▶ **WHAT NEEDS TO BE DONE**:
Show each line of the data below in which "aligned" occurs.

===== DATA FOR THE TASK

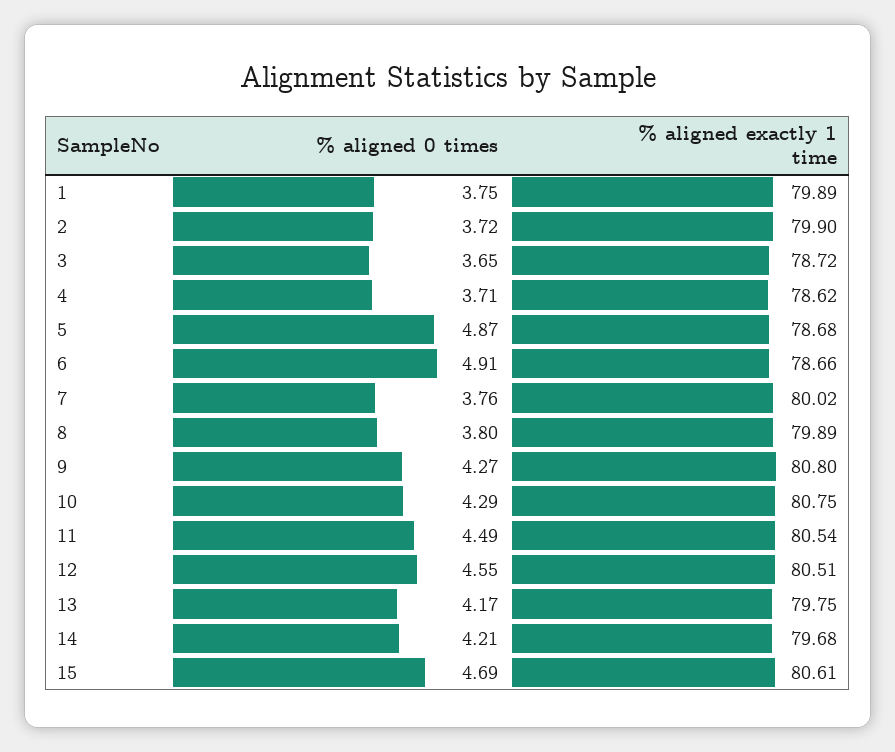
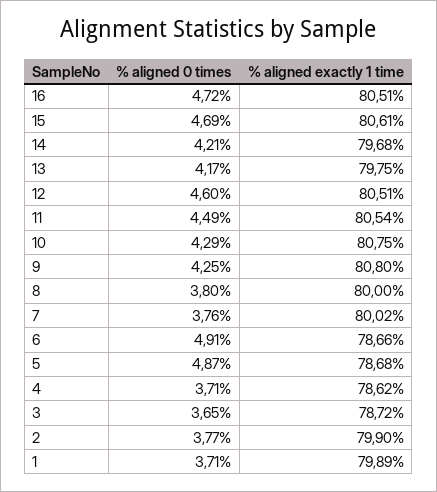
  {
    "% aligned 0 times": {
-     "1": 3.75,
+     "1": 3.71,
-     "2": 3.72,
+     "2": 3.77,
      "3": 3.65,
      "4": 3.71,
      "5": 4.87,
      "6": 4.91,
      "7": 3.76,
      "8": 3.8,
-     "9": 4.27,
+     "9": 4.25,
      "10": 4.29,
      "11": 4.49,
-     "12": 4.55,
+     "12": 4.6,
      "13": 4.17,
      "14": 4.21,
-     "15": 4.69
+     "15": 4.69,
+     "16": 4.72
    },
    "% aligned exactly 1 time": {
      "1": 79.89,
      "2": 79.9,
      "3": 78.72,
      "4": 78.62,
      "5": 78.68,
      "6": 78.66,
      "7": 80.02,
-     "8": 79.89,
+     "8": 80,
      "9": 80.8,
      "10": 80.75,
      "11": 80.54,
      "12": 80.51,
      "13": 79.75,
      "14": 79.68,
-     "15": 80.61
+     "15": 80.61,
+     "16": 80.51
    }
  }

==========
===== DATA FOR THE TASK

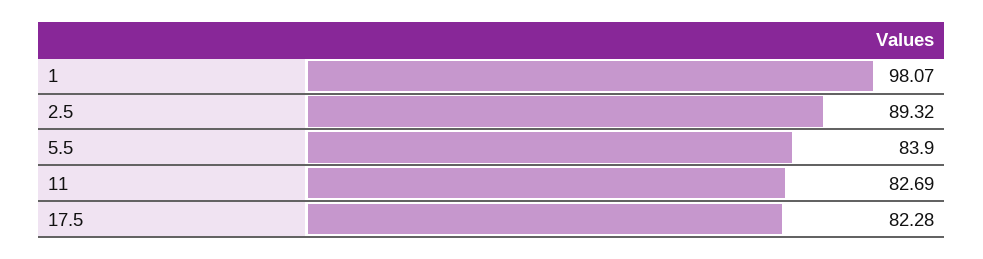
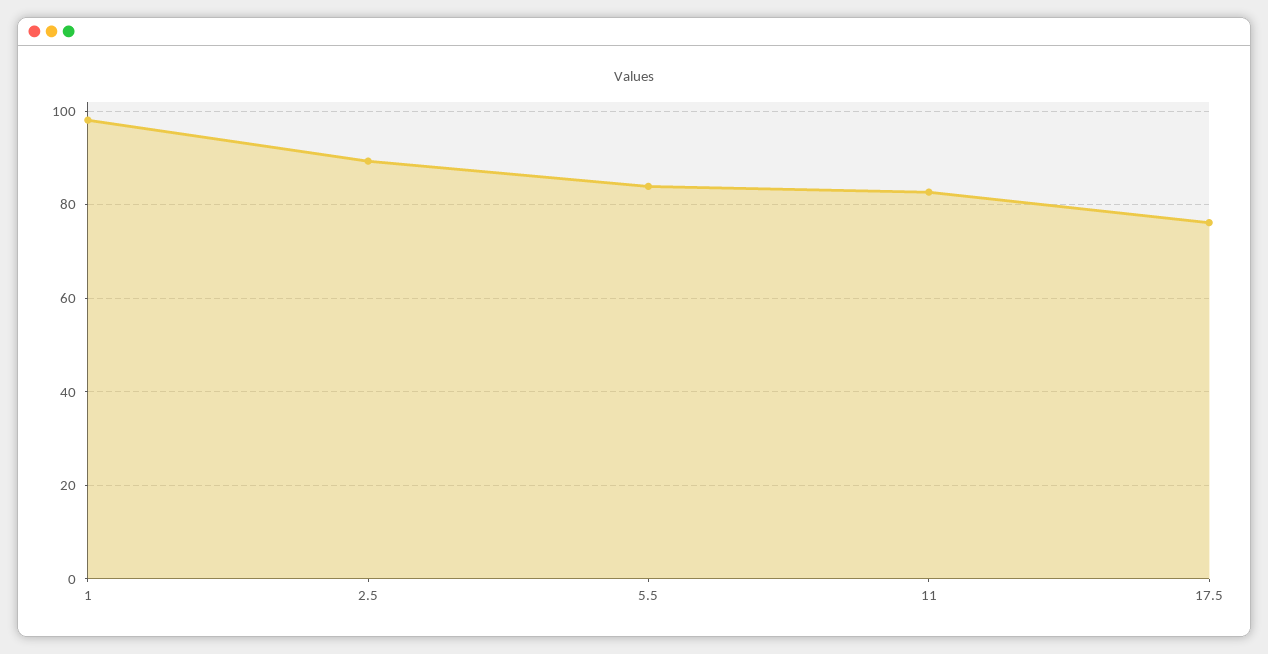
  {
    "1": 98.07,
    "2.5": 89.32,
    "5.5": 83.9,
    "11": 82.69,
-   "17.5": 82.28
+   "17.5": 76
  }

==========
===== DATA FOR THE TASK

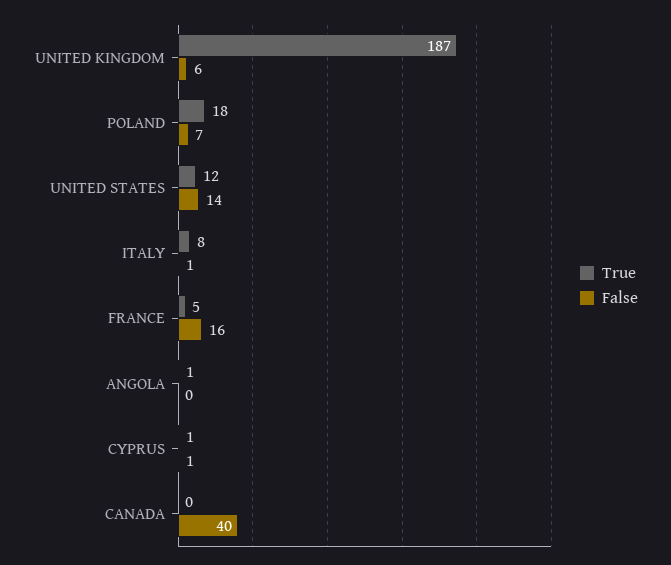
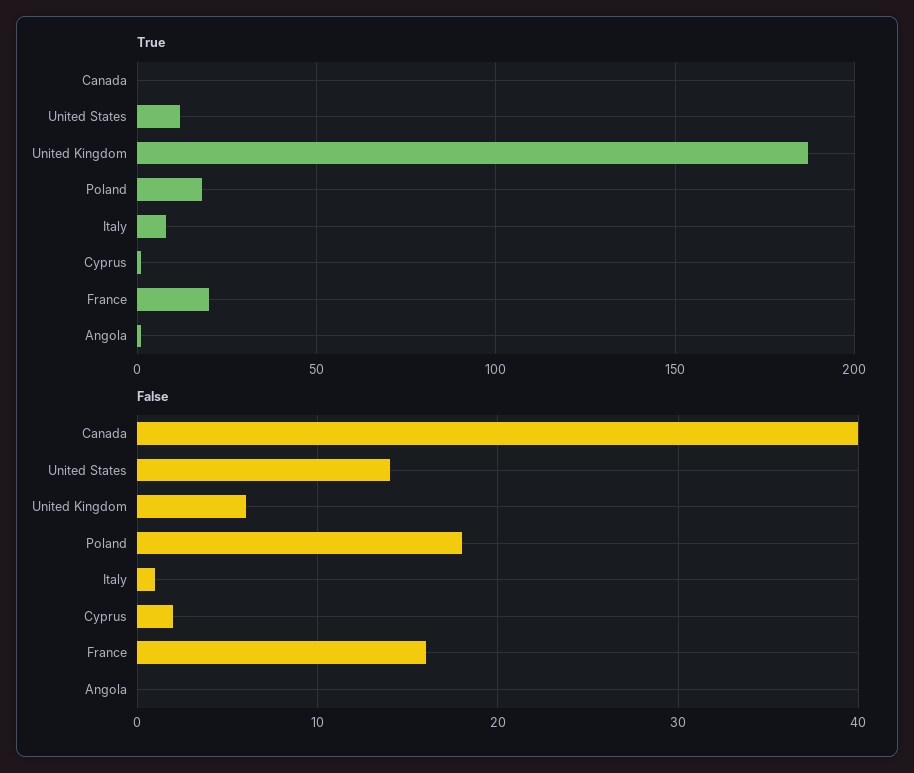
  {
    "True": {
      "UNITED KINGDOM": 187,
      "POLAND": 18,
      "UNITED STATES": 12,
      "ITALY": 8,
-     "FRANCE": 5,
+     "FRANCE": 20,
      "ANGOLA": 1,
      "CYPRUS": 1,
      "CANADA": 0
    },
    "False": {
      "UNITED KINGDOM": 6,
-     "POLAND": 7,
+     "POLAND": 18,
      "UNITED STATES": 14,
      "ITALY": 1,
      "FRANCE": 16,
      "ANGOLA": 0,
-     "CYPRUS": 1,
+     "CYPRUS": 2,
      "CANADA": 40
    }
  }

==========

▶ **COMPLETED TASK**:
    "% aligned 0 times": {
    "% aligned exactly 1 time": {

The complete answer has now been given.